I was recently talking with a colleague of mine about where AWS is today. Obviously there companies are migrating to EC2 & the cloud rapidly. The growth rates are staggering.
Join 32,000 others and follow Sean Hull on twitter @hullsean.
The question was…
“What’s good and bad with Amazon today?”
It’s an interesting question. I think there some dirty little secrets here, but also some very surprising bright spots. This is my take.
1. VPC is not well understood (FAIL)
This is the biggest one in my mind. Amazon’s security model is all new to traditional ops folks. Many customers I see deploy in “classic EC2”. Other’s deploy haphazerdly in their own VPC, without a clear plan.
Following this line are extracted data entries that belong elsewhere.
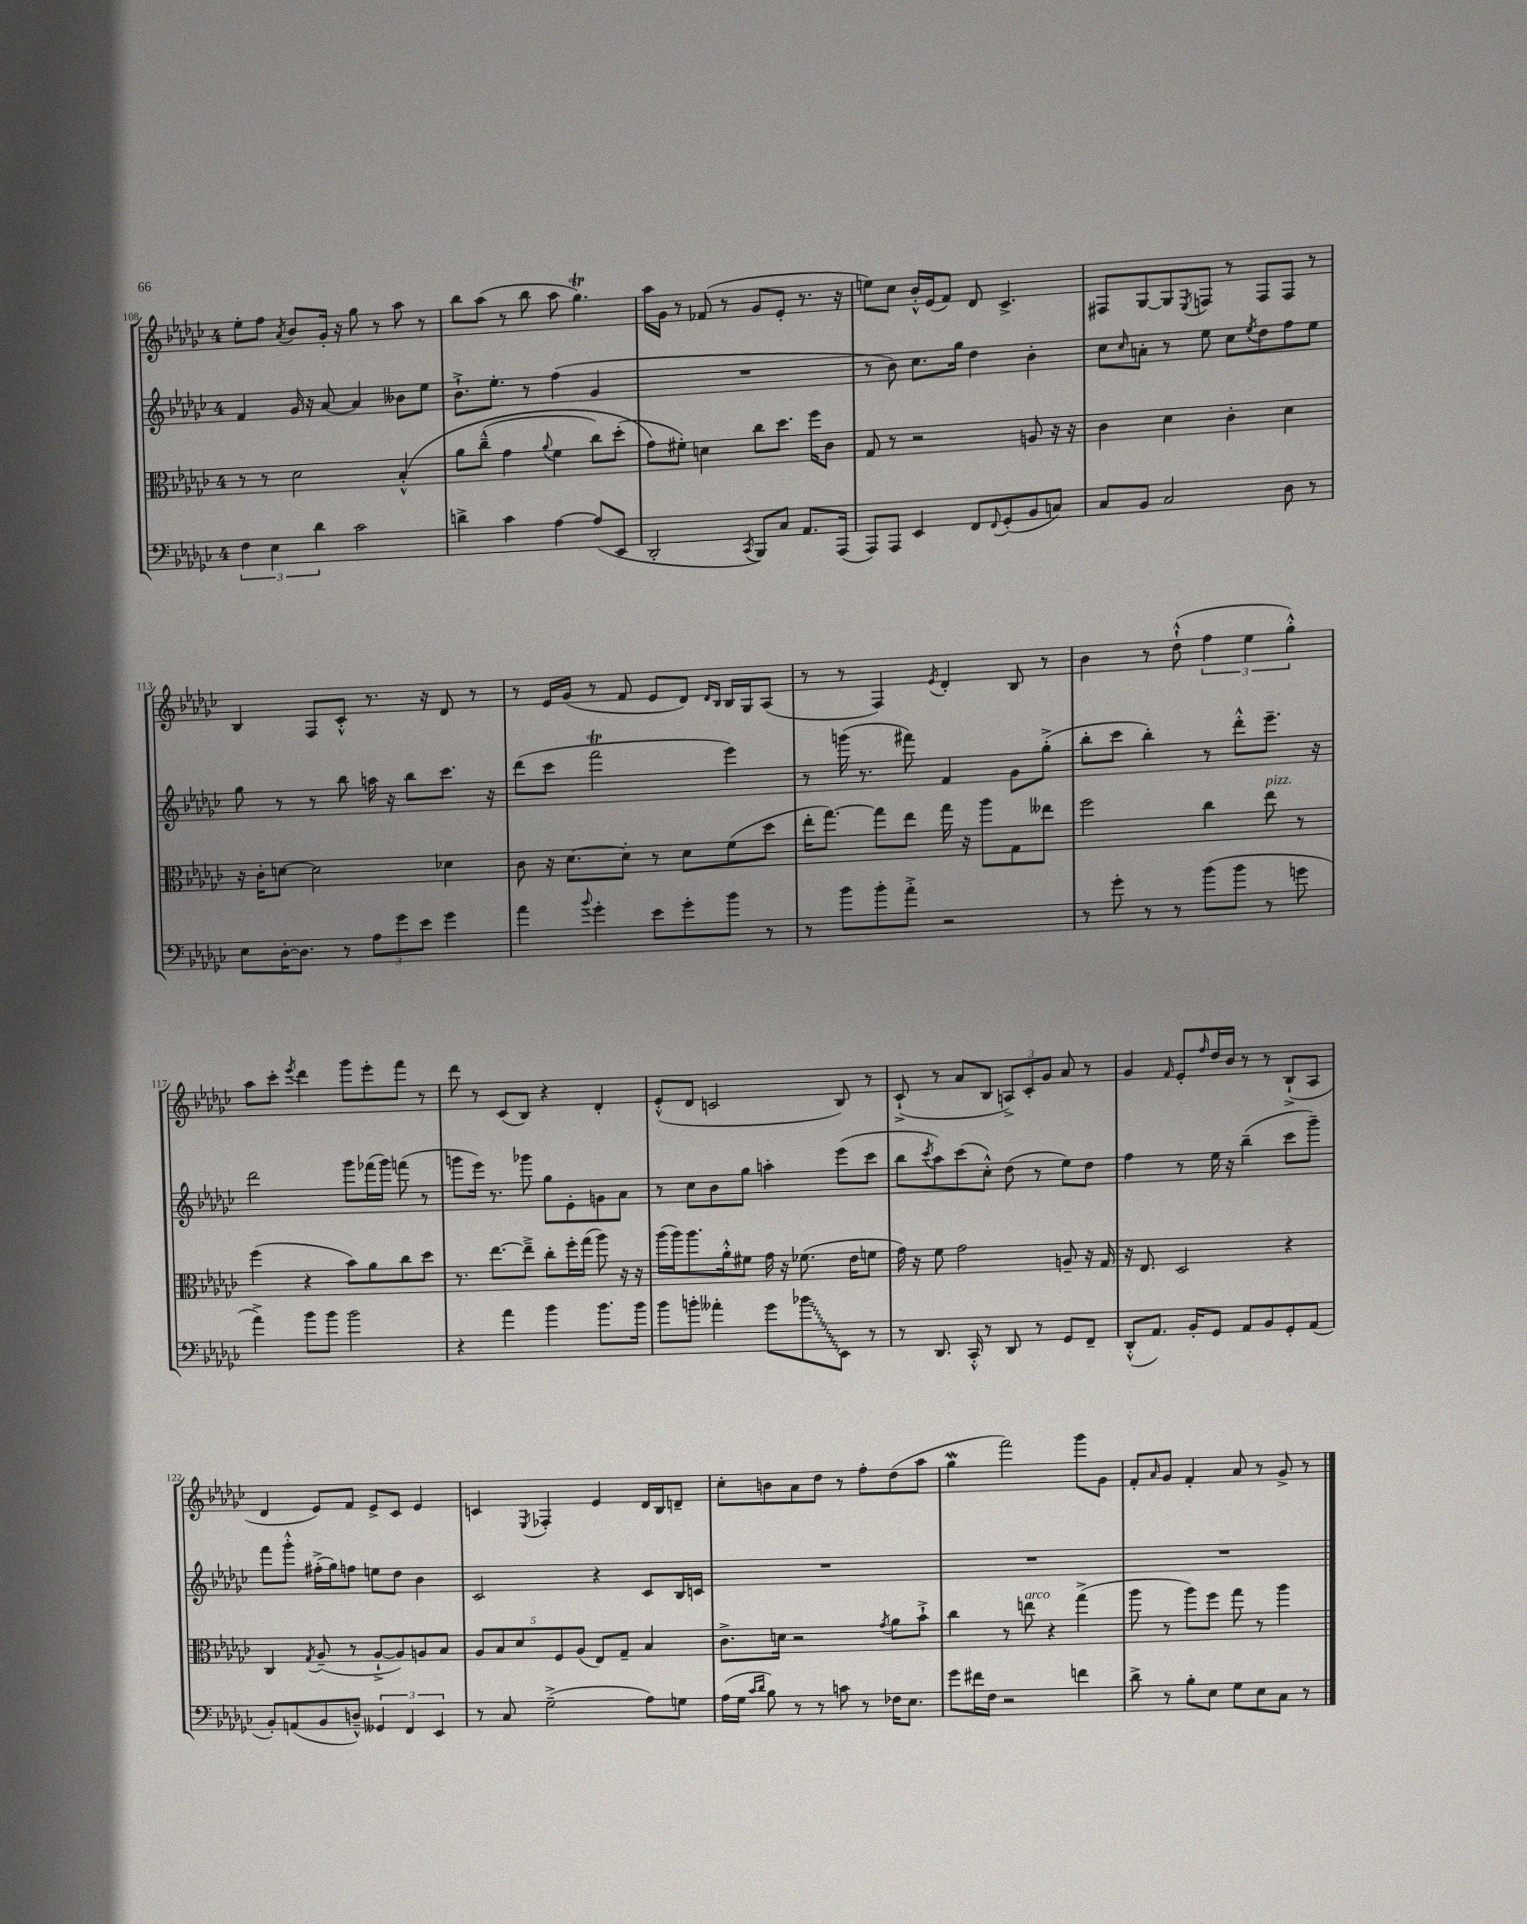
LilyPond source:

<<
\new StaffGroup <<
\new Staff = "s0" {
    \clef treble \key ges \major \once \override Staff.TimeSignature.style = #'single-digit \time 4/4
    ees''8-. f''8 \acciaccatura { aes'8 } bes'8 ges'16-. r16 ges''8 r8 aes''8 r8 |
    bes''8 aes''8( r8 bes''8 aes''8 ges''4.\trill) |
    aes''16 ges'16 r8 fes'8( r8 ges'8 ees'8-. r8. r16 |
    e''8) ces''8 bes'16-.-^ ees'16( f'8) des'8 ces'4.-> |
    fis8 ges8~ ges8 \acciaccatura { ees8 } f8 r8 f8 f8 r8 |
    bes4 f8 ces'8-.-^ r8. r16 des'8 r8 |
    r8 ees'16 ges'16( r8 f'8 ees'8 des'8) \grace { des'16 bes16 } bes16 ges16 aes8( |
    r8 r8 f4) \acciaccatura { ees'8 } des'4-. bes8 r8 |
    bes'4 r8 des''8-!-^( \tuplet 3/2 { f''4 ees''4 ges''4-.-^) } |
    aes''8 ces'''8-. \acciaccatura { ees'''8 } des'''4 ges'''8 ees'''8-. f'''8 r8 |
    des'''8 r8 ces'8( bes8) r4 des'4-. |
    ees'8-.-^( des'8 c'2 bes8) r8 |
    ces'8-!->( r8 aes'8 bes8 \tuplet 3/2 { a8->) ces'8-. ges'8 } aes'8 r8 |
    ges'4 \grace { f'16 } ees'8-. \grace { f''16 } des''16 bes'16 r8 r8 bes8-!->( aes8 |
    des'4 ees'8) f'8 ees'8-> ces'8 ees'4 |
    c'4 \acciaccatura { ees8 } fes4-. ees'4 des'16 bes16 d'8-- |
    ces''8-. b'8 aes'8 des''8 r8 f''8-. des''8( aes''8 |
    ges''4\mordent f'''2) ges'''8 ges'8 |
    f'8-. \grace { aes'16 } ges'8 f'4-. aes'8 r8 ges'8-> r8 \bar "|." |
}
\new Staff = "s1" {
    \clef treble \key ges \major \once \override Staff.TimeSignature.style = #'single-digit \time 4/4
    f'4 ges'16 r16 aes'8~ aes'4 beses'8 ees''8 |
    bes'8.-!-> ees''8.-. r8 f''4( ges'4 |
    R1 |
    r8 bes'8) ces''8. ges''16 des''4 bes'4-. |
    ces''8 \grace { ces''16 } a'8-. r8 ees''8 ces''8 \acciaccatura { ees''8 } des''8 f''8 ees''8 |
    ges''8 r8 r8 bes''8 a''16 r16 bes''8 ces'''8. r16 |
    des'''8( ces'''8 f'''2\trill ees'''4) |
    r8 g'''16( r8. fis'''8) f'4 ges'8 ges''8-.->( |
    bes''8-. ces'''8 bes''4-.) r8 des'''8-.-^ ees'''8.-- r16 |
    des'''2 ges'''8 fes'''16( ges'''16) f'''8( r8 |
    g'''8 ees'''16) r8. ges'''8 ges''8 ees'8-. g'8 aes'8 |
    r8 ces''8 bes'8 ges''8 a''4-. ees'''8( ces'''8 |
    bes''8 \acciaccatura { ces'''8 } aes''8) ces'''8( ces''8-.-^) des''8( r8 ees''8) des''8 |
    f''4 r8 ees''16 r16 bes''4--( ces'''8 ges'''8--) |
    f'''8 ges'''8-.-^ fis''16-.->( ges''16) f''8 e''8 des''8 bes'4 |
    ces'2 r4 ces'8 bes16 c'16 |
    R1 |
    R1 |
    R1 \bar "|." |
}
\new Staff = "s2" {
    \clef alto \key ges \major \once \override Staff.TimeSignature.style = #'single-digit \time 4/4
    r8 r8 des'2 bes4-.-^\( |
    aes'8 ces''8---^( ges'4 \appoggiatura { aes'8 } f'4 ces''8) des''8-.( |
    ges'8\) fis'8-.) d'4 ces''8 des''8. f''16 ces'8 |
    ges8 r8 r2 a8 r16 r16 |
    ces'4 des'4 ces'4-. des'4 |
    r16 ces'16-. d'8~ d'2 des'4 |
    ces'8 r16 des'8.~ des'8-. r8 des'8 f'8( des''8 |
    ees''16-. ges''8.~) ges''8 ees''8 ges''16 r16 aes''8 ges8 eeses''8 |
    f''2 ces''4 ees''8^\markup { \italic "pizz." } r8 |
    f''4( r4 bes'8) aes'8 ces''8 des''8 |
    r8. ees''8.~ ees''8---> ces''8-. f''16-. ges''16( aes''8) r16 r16 |
    aes''16( aes''16) aes''8. aes'16-.-^ fis'8 ges'16 r16 fes'8.( ees'16 f'8 |
    ges'16) r16 f'8 ges'2 a8-- r16 ges16 |
    r16 ees8. des2 r4 |
    ces4 \acciaccatura { ges8 } aes8--( r8 aes8~-!-> aes8) a8 bes8 |
    \tuplet 5/4 { aes8 bes8 des'8 f8 aes8( } ees8) ges8-- bes4 |
    ces'8.-> d'16 r2 \acciaccatura { ges'8 } aes'8 bes'8-!-> |
    ces''4 r8 e''8^\markup { \italic "arco" } r4 ges''4->( |
    aes''8 r8 aes''8) f''8 ges''8 r8 aes''4 \bar "|." |
}
\new Staff = "s3" {
    \clef bass \key ges \major \once \override Staff.TimeSignature.style = #'single-digit \time 4/4
    \tuplet 3/2 { f4 ees4 des'4 } ces'2 |
    d'4-> ces'4 aes4~ aes8( ees,8 |
    des,2-. \acciaccatura { ces,8 } bes,,8) ces8 aes,8. aes,,16( |
    aes,,8) aes,,8 ees,4 f,8 \appoggiatura { f,8 } ges,8-.( bes,8 c8) |
    ces8 bes,8 ces2 des8 r8 |
    ees8 des16~-. des8. r8 \tuplet 3/2 { aes8 ges'8 ees'8 } ges'4 |
    aes'4 \appoggiatura { bes'8 } ges'4-. ees'8 ges'8-. bes'8 r8 |
    r8 bes'8 bes'8-. aes'8-.-> r2 |
    r8 ges'8-. r8 r8 bes'8( bes'8 r8 g'8 |
    aes'4->) bes'8 bes'8 bes'2 |
    r4 aes'4 bes'4 bes'8. bes'16 |
    bes'8 b'8-. aeses'4-. ges'8 \once \override Glissando.style = #'zigzag bes'8\glissando ees,8 r8 |
    r8 des,8. ces,16-.-^ r8 des,8 r8 ges,8 f,8-- |
    des,8-.-^( aes,8.) bes,16-. ges,8 aes,8 bes,8 ges,8-. aes,8( |
    bes,8-.) a,8( bes,8 d8---^) \tuplet 3/2 { geses,4 f,4 ees,4 } |
    r8 ces8 ges2--->( aes8) g8 |
    aes16( ges16 \grace { ces'16 des'16 } bes8) r8 r8 c'8 r8 fes16 ees8. |
    ges'8 fis'16 f16 r2 f'4 |
    des'8-> r8 bes8-. ees8 ges8 ees8 ces8 r8 \bar "|." |
}
>>
>>
\layout { \context { \Score currentBarNumber = #108 } }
The best practices is to have one or more VPCs, with private & public subnet. Put databases in private, webservers in public. Then create a jump box in the public subnet, and funnel all ssh connections through there, allow any source IP, use users for authentication & auditing (only on this box), then use google-authenticator for 2factor at the command line. It also provides an easy way to decommission accounts, and lock out users who leave the company.
However most customers have done little of this, or a mixture but not all of it. So GETTING TO BEST PRACTICES around vpc, would mean deploying a vpc as described, then moving each and every one of your boxes & services over there. Imagine the risk to production services. Imagine the chances of error, even if you’re using Chef or your own standardized AMIs.
2. Feature fatigue (FAIL)
Another problem is a sort of “paradox of choice”. That is that Amazon is releasing so many new offerings so quickly, few engineers know it all. So you find a lot of shops implementing things wrong because they didn’t understand a feature. In other words AWS already solved the problem.
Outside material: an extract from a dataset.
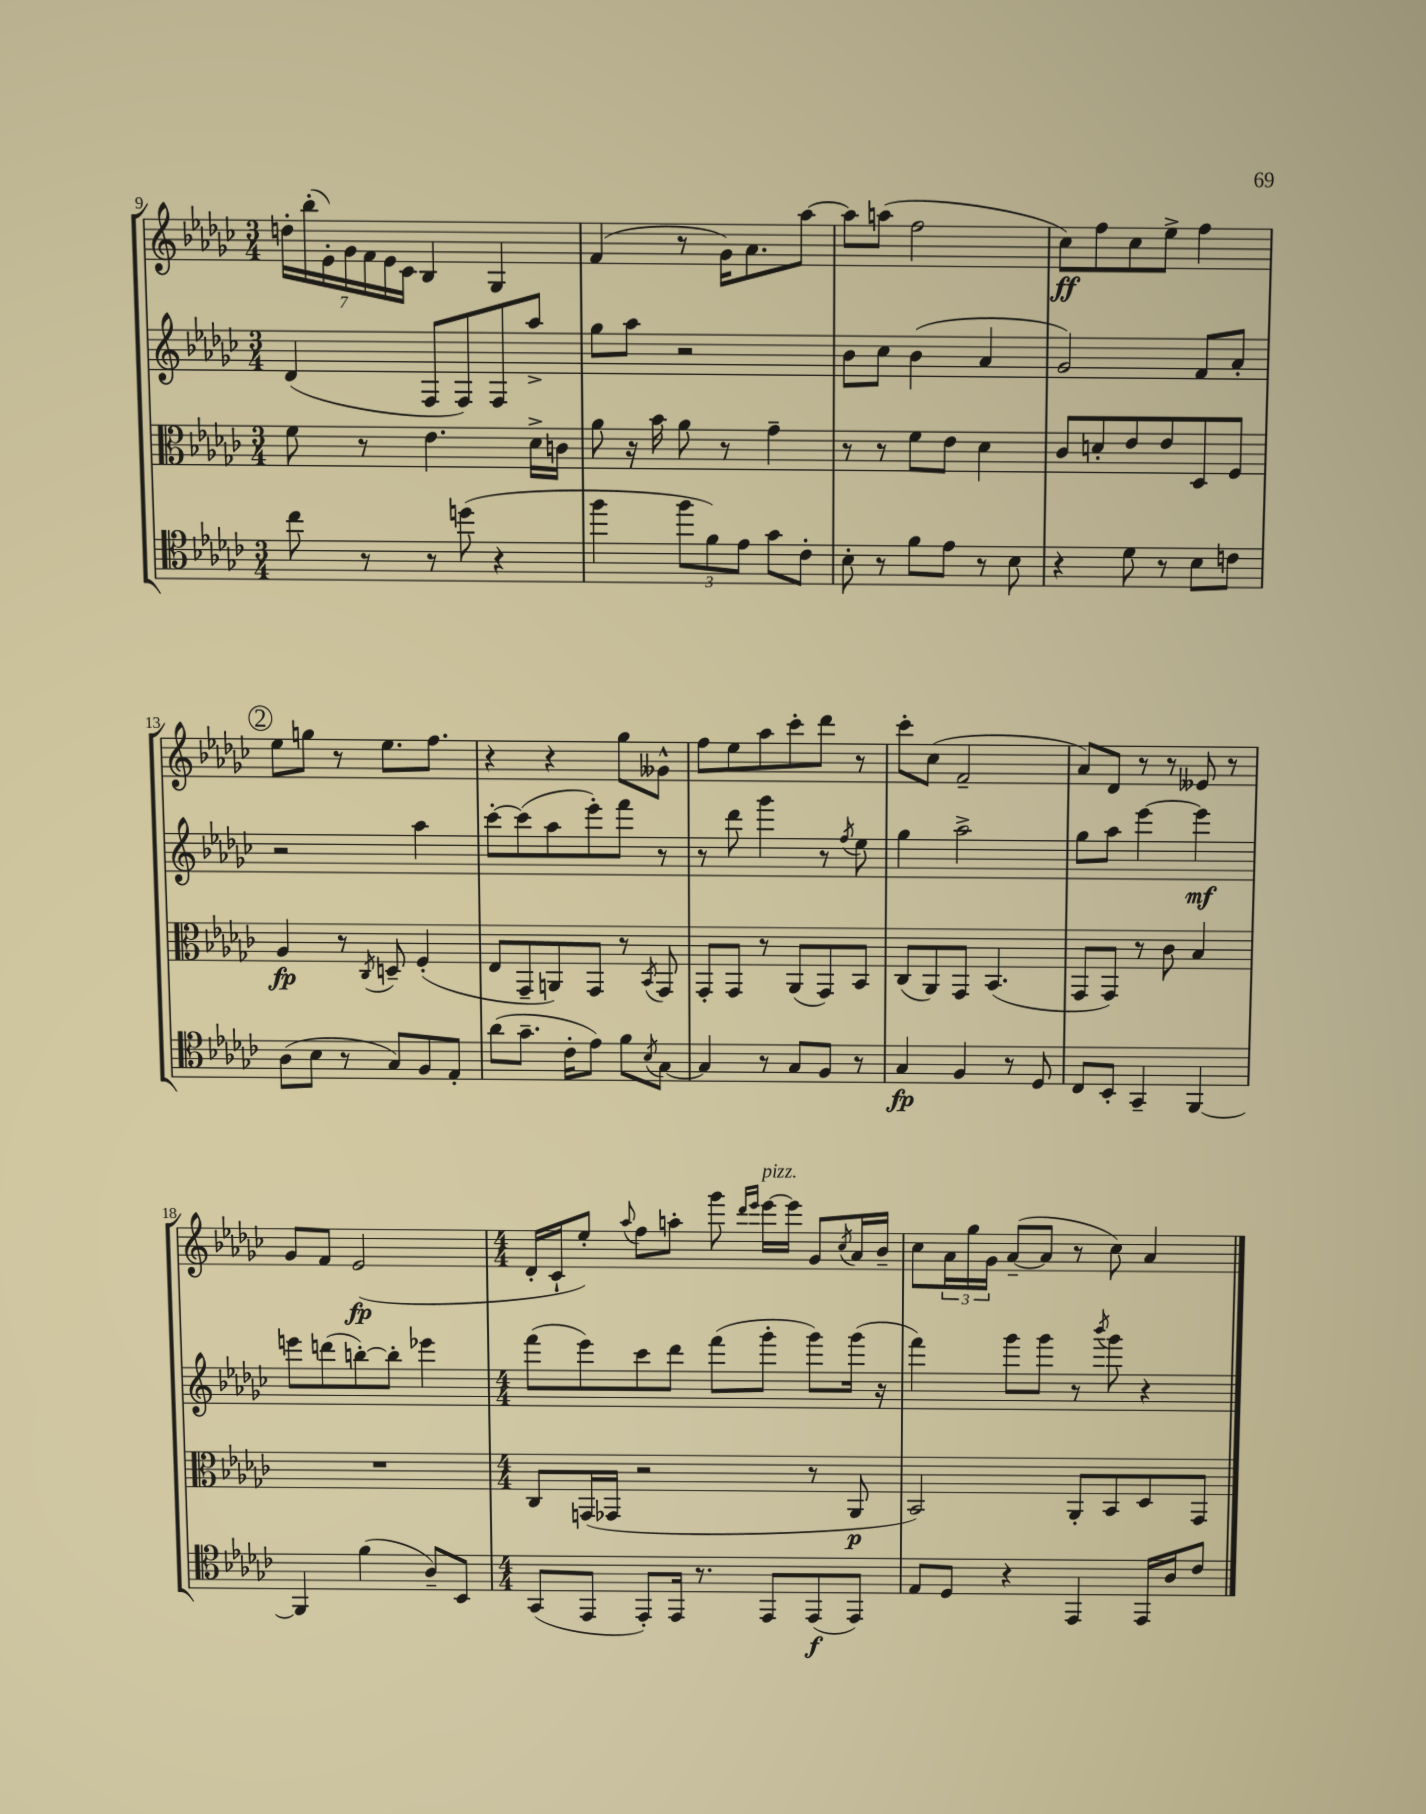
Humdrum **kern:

OpenRoad comes to mind. They’ve got media files on the filesystem, when S3 is plainly Amazon’s purpose-built service for this.
3. Required redundancy & automation (FAIL)
The model here is what Netflix has done with ChaosMonkey. They literally knock machines offline to test their setup. The problem is detected, and new hardware brought online automatically. Deploying across AZs is another example. As Amazon says, we give you the tools, it’s up to you to implement the resiliency.
But few firms do this. They’re deployed on Amazon as if it’s a traditional hosting platform. So they’re at risk in various ways. Of Amazon outages. Of hardware problems under the VMs. Of EBS network issues, of localized outages, etc.
4. Lambda (WIN)
I went to the serverless conference a week ago. It was exiting to see what is happening. It is truely the *bleeding edge* of cloud. IBM & Azure & Google all have a serverless offering now.
The potential here is huge. Eliminating *ALL* of the server management headaches, from packages to config management & scaling, hiding all of that could have a huge upside. What’s more it takes the on-demand model even further. YOu have no compute running idle until you hit an endpoint. Cost savings could be huge. Wonder if it has the potential to cannibalize Amazon’s own EC2 … we’ll see.
Charity Majors wrote a very good critical piece – WTF is Operations? #serverless
WTF is operations? #serverless
5. Redshift (WIN)
Seems like *everybody* is deploying a data warehouse on Redshift these days. It’s no wonder, because they already have their transactional database, their web backend on RDS of some kind. So it makes sense that Amazon would build an offering for reporting.
I’ve heard customers rave about reports that took 10 hours on MySQL run in under a minute on Redshift. It’s not surprising because MySQL wasn’t built for the size servers it’s being deployed on today. So it doesn’t make good use of all that memory. Even with SSD drives, query plans can execute badly.